Department of Medicine, University of Wisconsin School of Medicine and Public Health, Madison, WI 53792, USA.
J Allergy Clin Immunol. 2011 Oct;128(4):740-50. doi: 10.1016/j.jaci.2011.08.014. Epub 2011 Aug 27.
Current approaches to the diagnosis and management of asthma are based on guideline recommendations, which have provided a framework for the efforts. Asthma, however, is emerging as a heterogeneous disease, and these features need to be considered in both the diagnosis and management of this disease in individual patients. These diverse or phenotypic features add complexity to the diagnosis of asthma, as well as attempts to achieve control with treatment. Although the diagnosis of asthma is often based on clinical information, it is important to pursue objective criteria as well, including an evaluation for reversibility of airflow obstruction and bronchial hyperresponsiveness, an area with new diagnostic approaches.
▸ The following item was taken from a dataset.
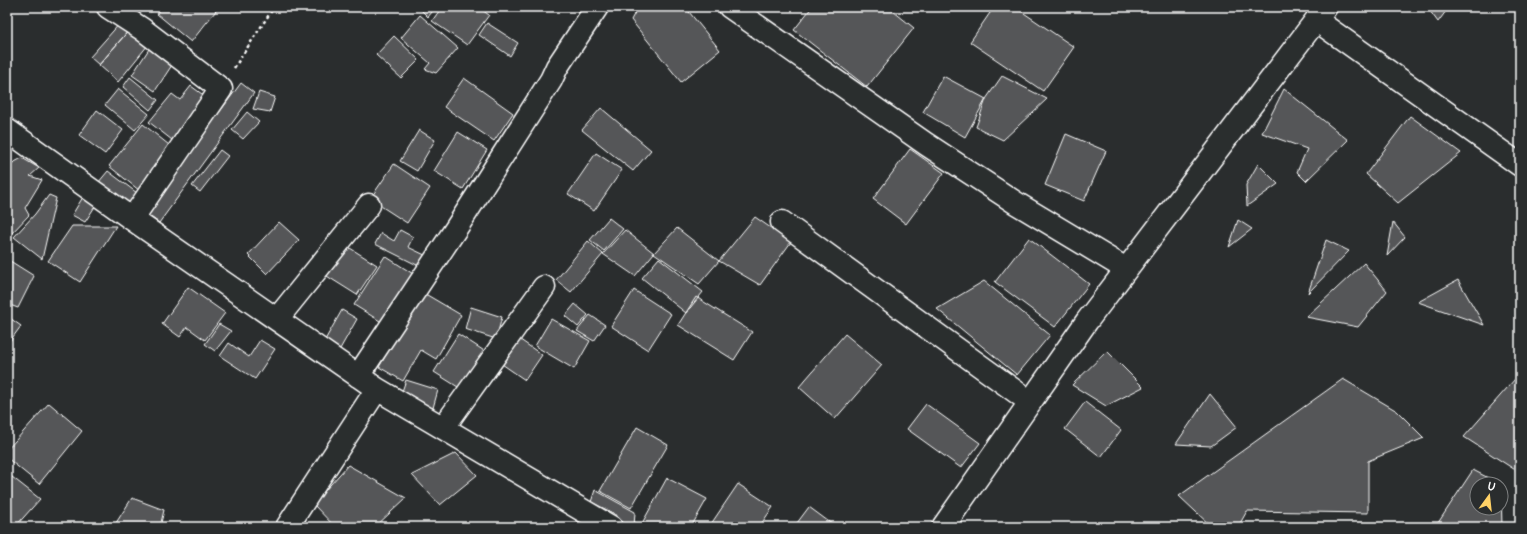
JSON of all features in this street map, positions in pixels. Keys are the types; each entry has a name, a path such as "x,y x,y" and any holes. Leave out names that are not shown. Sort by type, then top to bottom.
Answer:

Furthermore, there exist a number of treatment gaps (ie, exacerbations, step-down care, use of antibiotics, and severe disease) in which new direction is needed to improve care. A major morbidity in asthmatic patients occurs with exacerbations and in patients with severe disease. Novel approaches to treatment for these conditions will be an important advance to reduce the morbidity associated with asthma.
目前的哮喘诊断和管理方法基于指南建议,这些建议为努力提供了框架。然而,哮喘正在成为一种异质性疾病,在对个体患者进行诊断和管理时需要考虑这些特征。这些不同的或表型特征增加了哮喘诊断的复杂性,以及通过治疗实现控制的尝试。尽管哮喘的诊断通常基于临床信息,但也有必要寻求客观标准,包括评估气流阻塞和支气管高反应性的可逆性,这是一个具有新诊断方法的领域。此外,在一些治疗空白领域(即加重、降级治疗、抗生素使用和严重疾病)需要新的方向来改善治疗。哮喘患者的主要发病率与加重和严重疾病有关。针对这些情况的新型治疗方法将是减少与哮喘相关发病率的重要进展。